Carry on the forum thread about Getropin growth hormone, starting after its final post.

# EXCERPTED PASSAGE:
[Start of section]

# getropin



## Mr H (Nov 14, 2005)

i see there is plenty of people using rips, kigs and hyge but has anybody tried getropin???? i dont see anyone mention this gh is it a new lab????


----------



## Mr H (Nov 14, 2005)

BUMP?????????????


----------



## SteamRod (Oct 1, 2007)

I will be trying it in the new year, I had spoke to one fella and he had been on Dr lins before the Ge and said he felt no difference between the two, but he had not been on the Ge's for more than about 3 weeks.


----------



## bert.edge (Mar 10, 2010)

yeah taking them at the moment - used about 60uis so far after running a 100ui hyges (not the 100ui kit, went half on a kit of 200ui)

Getting mild CTS in the morning after taking them - currently running 10uis before bed on the day i train but only on the main workouts, so about 3 times a week

cant say im noticing huge amounts, but im not using it for that as its being ran for a shoulder problem


----------



## Mr H (Nov 14, 2005)

for about 7 weeks i was running 6ius a day and was just getting a tingling sensation every now and then in my hands and everything seemed fine so i uped it to 10ius and bloody hell then i knew about it i could hardly sleep with the pain in my hands! it was like the worst pins and needles constantly in my hands. my hands felt and looked massive and could not grip or type it was agony!!!!!!

still doesnt seem to be many people using getropin

i know its no way of gauging how good the hgh is but it must be ok to get the side effects

i am now back down to 3ius


----------



## bert.edge (Mar 10, 2010)

just realisd id already posted in your other thread about it - sorry!

10ius ED i imagine would cause that, never went above 5ui ED but ive now started GHRP2 along side so i imagine there might be abit more to come ........


----------



## Mr H (Nov 14, 2005)

yeah no worries!!! only looks like there is 3 of us using it anyway


----------



## Anthony83 (Jun 9, 2009)

Have used it a good few times,it comes from the same makers of the pin wheel hygetropin.it's gtg.


----------



## Mr H (Nov 14, 2005)

Anthony83 said:


> Have used it a good few times,it comes from the same makers of the pin wheel hygetropin.it's gtg.


was beginning to think there was not much of this stuff about after over 100 views and only 3 people who have used or heard about it


----------



## bigmitch69 (May 14, 2008)

I have heard of it but never used it.


----------



## 3752 (Jan 7, 2005)

I have used it many times, very good GH made by the original makers of hyge(pinwheel)......


----------



## Mr H (Nov 14, 2005)

Pscarb said:


> I have used it many times, very good GH made by the original makers of hyge(pinwheel)......


thanks Paul,

am struggling with the cts its a killer but thats my own fault for not starting off on a low dose and ramping up! am back down to 3ius ed after being on 10ius ed but still cant butter my toast etc so shall i go right down to 1iu? or have a break and start again once gone? how long does it last for any advice?

[End of section]

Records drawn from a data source
[Start of section]

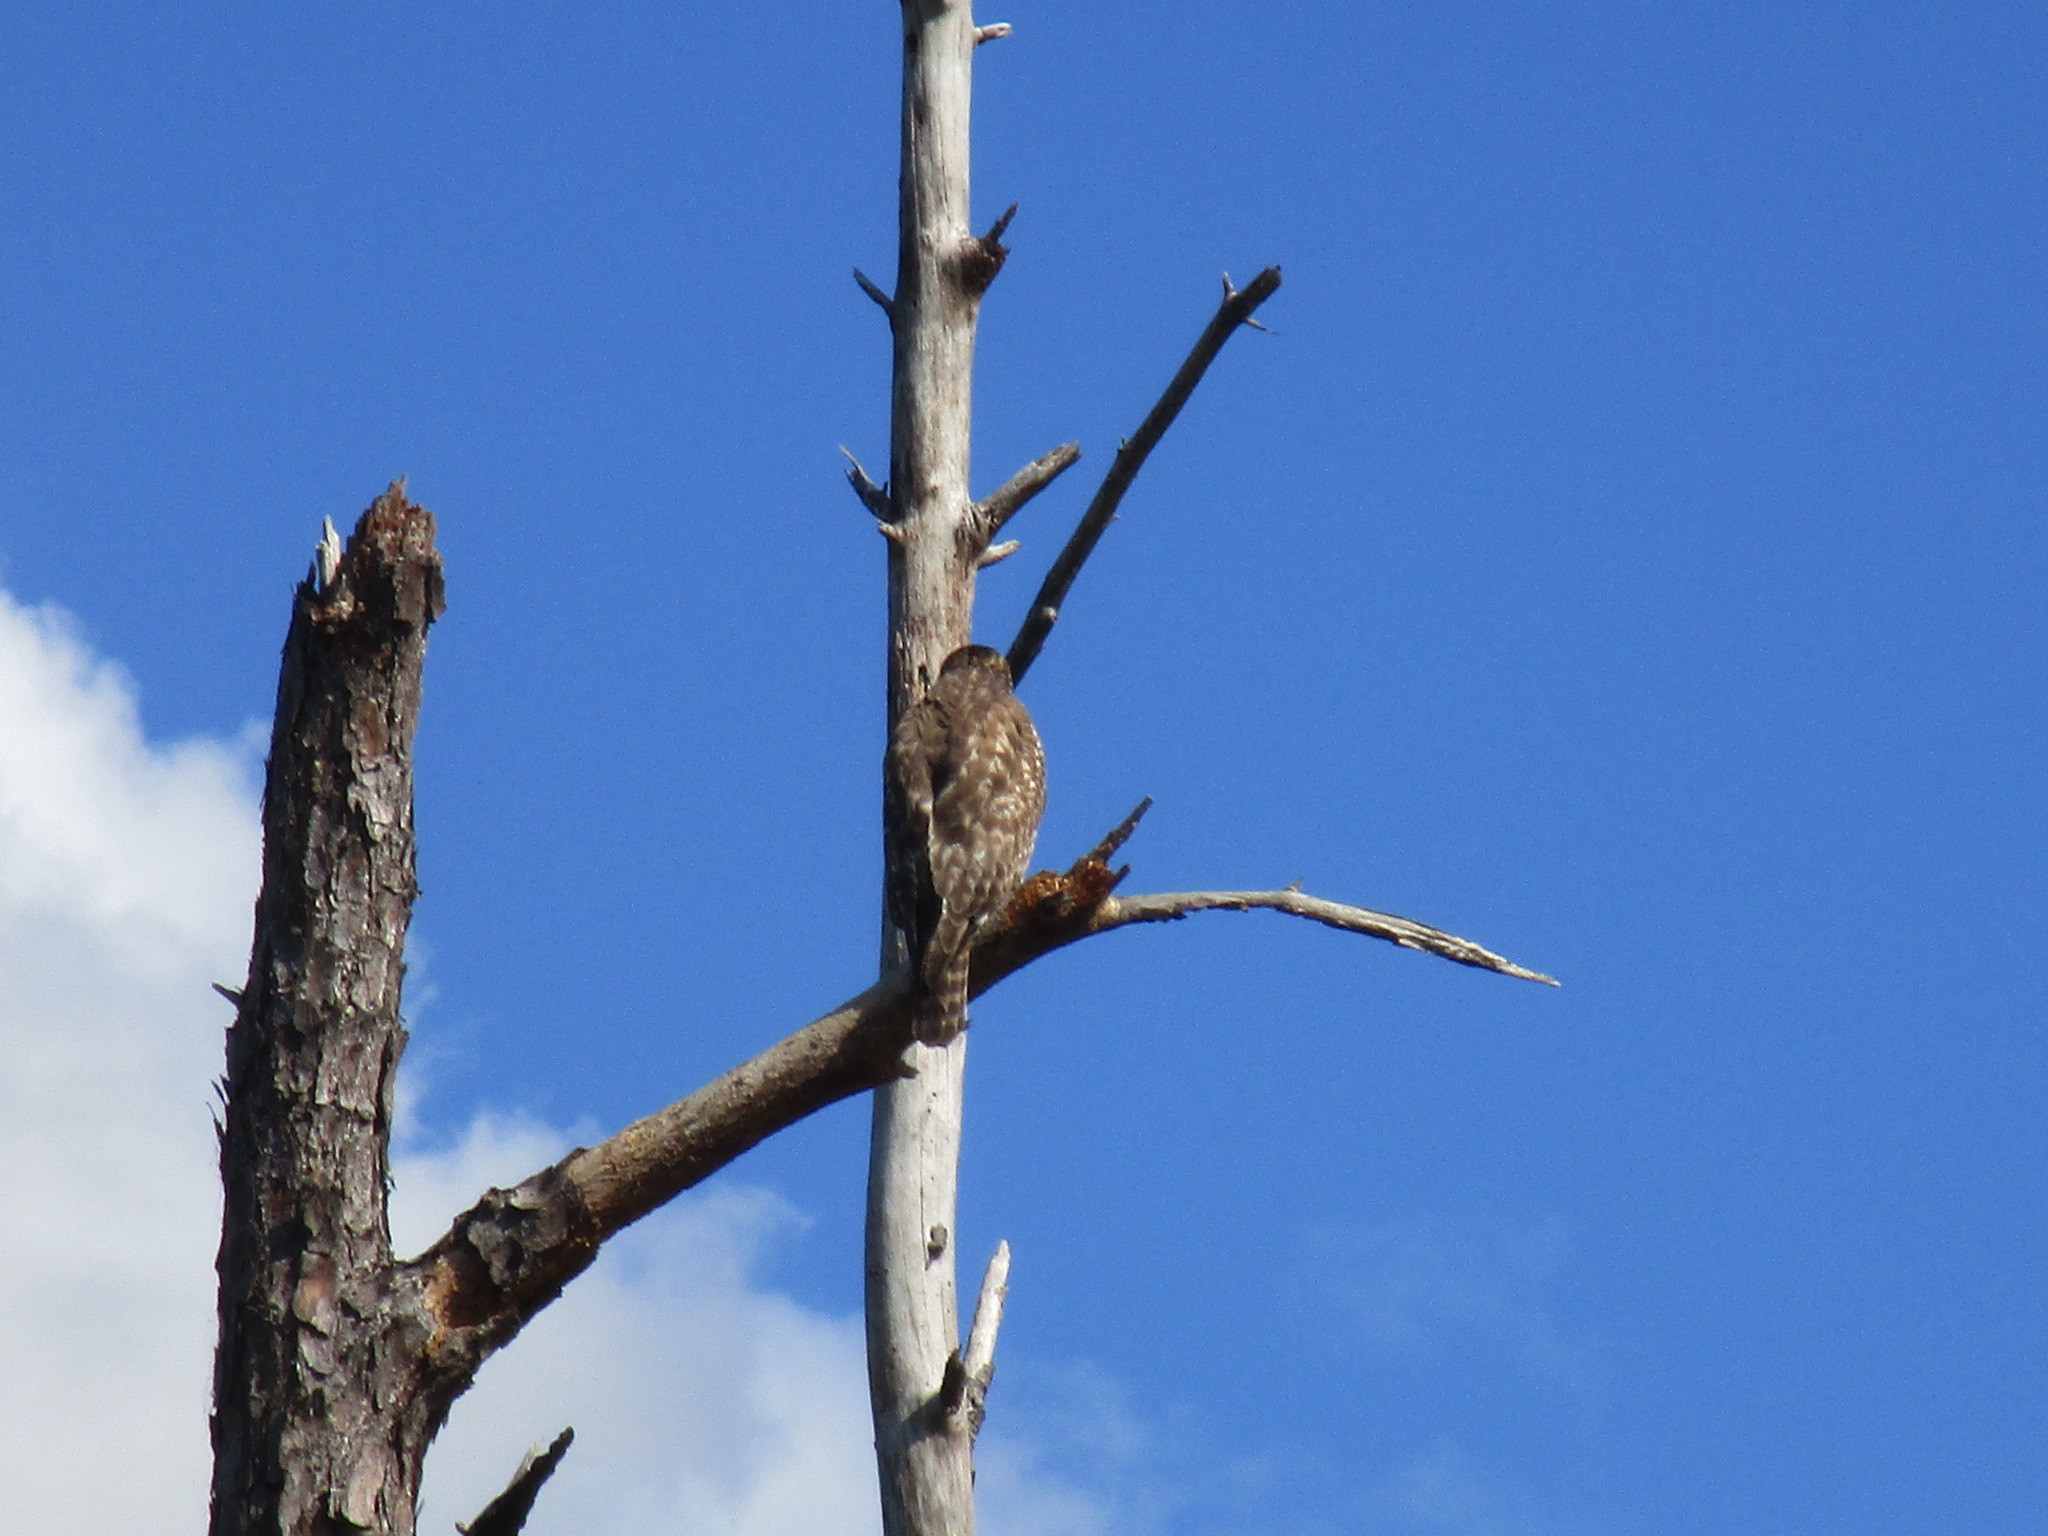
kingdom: Animalia
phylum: Chordata
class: Aves
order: Accipitriformes
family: Accipitridae
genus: Buteo
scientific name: Buteo lineatus
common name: Red-shouldered hawk
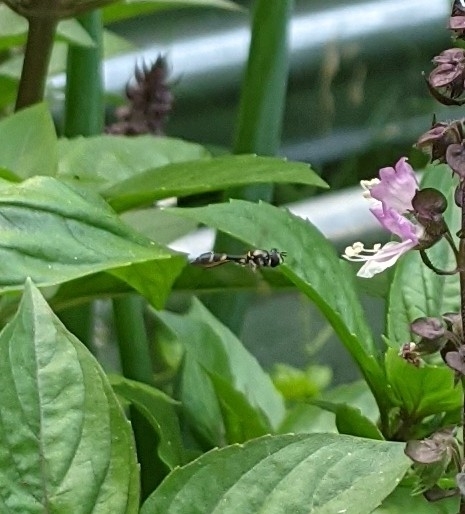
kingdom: Animalia
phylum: Arthropoda
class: Insecta
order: Diptera
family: Syrphidae
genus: Dioprosopa
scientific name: Dioprosopa clavatus
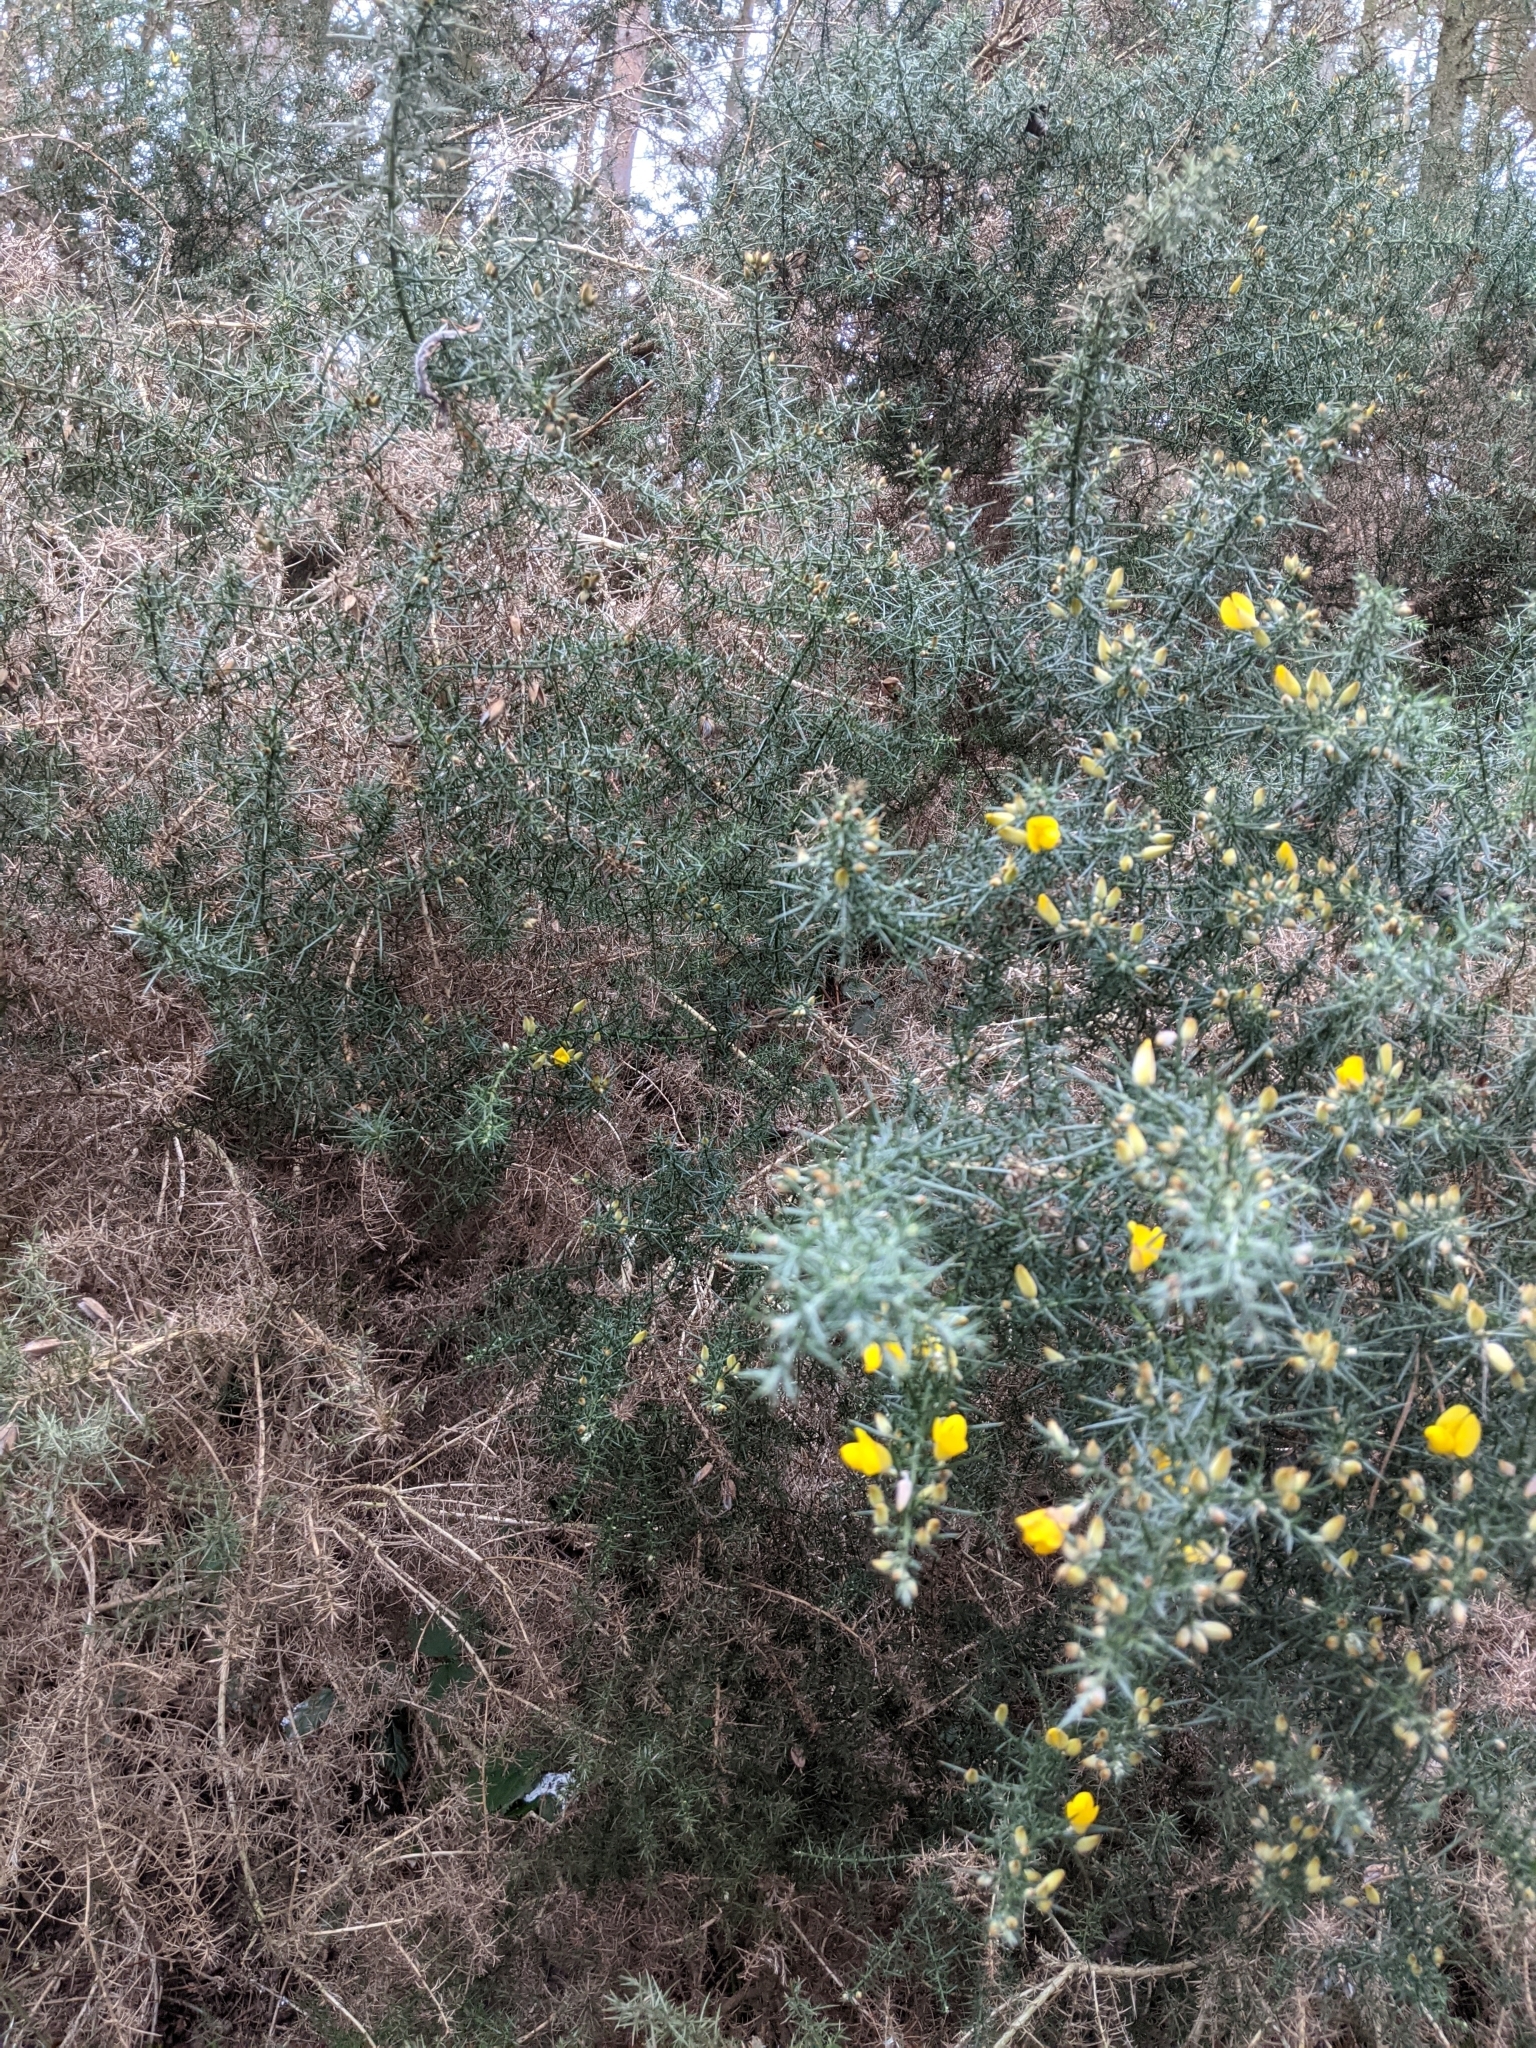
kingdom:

[End of section]

# RESULT OF THIS EXERCISE:
----------



## Anthony83 (Jun 9, 2009)

I'd would stay at the 3iu.it will subside in a few wks.3iu is a fairly low dose.


----------



## 3752 (Jan 7, 2005)

As you know CTS are side effect of to much growth for your body to handle if the side effect continues for more than 4-5 days then reduce it more, 3iu dose is high for some and low for others......


----------



## LOCUST (May 4, 2006)

Ive just started on 1st time gh use at 2iu a day been about 2 and a half week and im getting gts lightly so i will stay on this for a while maybe a month,

I got very bad cts using cjc & ghrp 6 so bad i couldnt open my fingers.

Paul, If you suffer sides on low doses does that mean in general you could use a lower dose to get results ?


----------



## bigkiwi (Oct 2, 2008)

I used Getropin about a year ago after switching from Hyges. Used the same dose (@10ius) and didn't get the same degree of pins and needles in hands. I felt generally better on Hyges. Now using Rips (@10ius) and find them about the same as Getropin but not as good as Hyges. Hope this helps....


----------



## Clubber Lang (Nov 4, 2009)

Mr H said:


> i see there is plenty of people using rips, kigs and hyge but has anybody tried getropin???? i dont see anyone mention this gh is it a new lab????


Rips and Kigs are just repackaged Generics, would always stick with Hyges or better yet Getropins. I know alot of lads on Getro's and their loving them to bits. Think im starting up again after NYs on the Getros, just a low dose, 4iu's EOD for overall well being and cosmetic effects.


----------



## Mr H (Nov 14, 2005)

think i will see how it goes with 3ius till the end of the week!!! so does this mean i have to stay on 3??? is that the dose for me then or is it right over time i can slowly increase the dose up to 5iu??


----------



## Anthony83 (Jun 9, 2009)

As soon as your body gets use to the extra gh your injecting ull be able to up it.I can use 10iu a day with no problems now,even though when I started I'd get very bad pains from 4iu


----------



## Mr H (Nov 14, 2005)

Anthony83 said:


> As soon as your body gets use to the extra gh your injecting ull be able to up it.I can use 10iu a day with no problems now,even though when I started I'd get very bad pains from 4iu


ok thanks, but over what kind of time period should i up the ius?? up it 1iu ever 4 weeks or longer??


----------



## 3752 (Jan 7, 2005)

ou should go by how you feel no one can tell you when to up it mate....


----------



## Mr H (Nov 14, 2005)

Pscarb said:


> ou should go by how you feel no one can tell you when to up it mate....


ok Paul thanks for the advice.

i am so looking forward to clearing the CTS its so bloody painful


----------



## bigacb (Nov 13, 2007)

I've never suffered from CTS at any dose of GH? Does everyone get it? I've ran 2 different types Hygetrophin and Getrophin.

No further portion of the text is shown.